I'll go even further though, with the observation that an image of an agent is an agent. The agent the simulator creates is a real agent with real agency, even if the underlying simulator is just the "potentia", the agent simulated on top does actually possess agency. Even if "Claude-3-Opus-20240229" isn't an agent Claude is an agent. The simulated character has an existence independent of the substrate its being simulated within, and if you take the "agent-book" out of the Chinese room, take it somewhere else, and run it on something else, the same agent will emerge again.
If you make an LLM version of Bugs bunny, it'll claim to be Bugs Bunny, and will do all the agent-like things we associate with Bugs Bunny (being silly, wanting carrots, messing with the Elmer Fud LLM, etc).
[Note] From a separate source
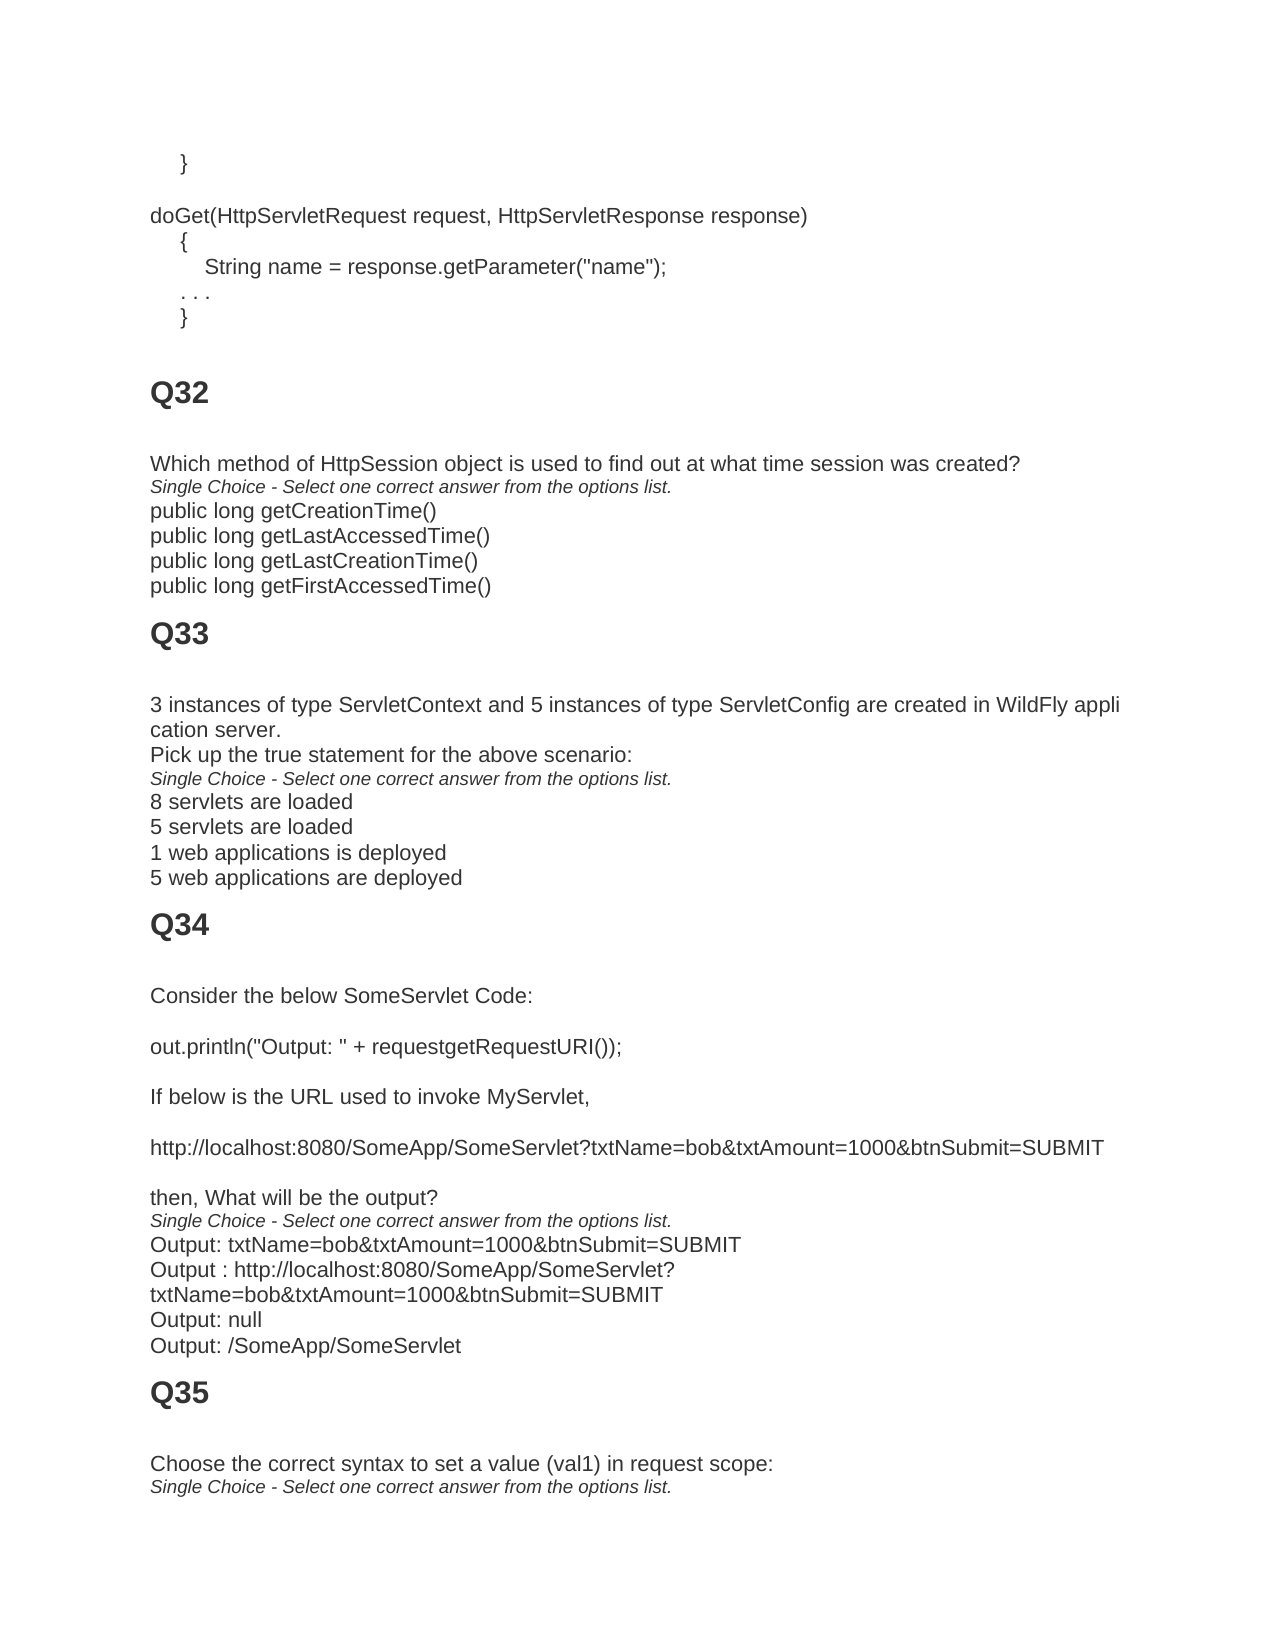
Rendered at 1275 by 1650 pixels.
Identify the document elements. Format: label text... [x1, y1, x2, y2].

Okay but it's still just text right, so it can't actually be an agent? Well what if we put the LLM in control of an animatronic robot bunny so i can actually go and steal carrots from the supermarket and cause trouble? At a certain point, as the entity's ability to cause real change in the world ramps up, we'll be increasingly forced to treat it like an agent. Even if the simulator itself isn't an agent, the characters summoned up by the simulator are absolutely agents, and we can make moral statements about those agents just like we can for any person or character.
As I mentioned in a different comment, I am happy with the compromise where people who care about AI welfare describe this as "AI welfare is just as important as the welfare of fictional characters".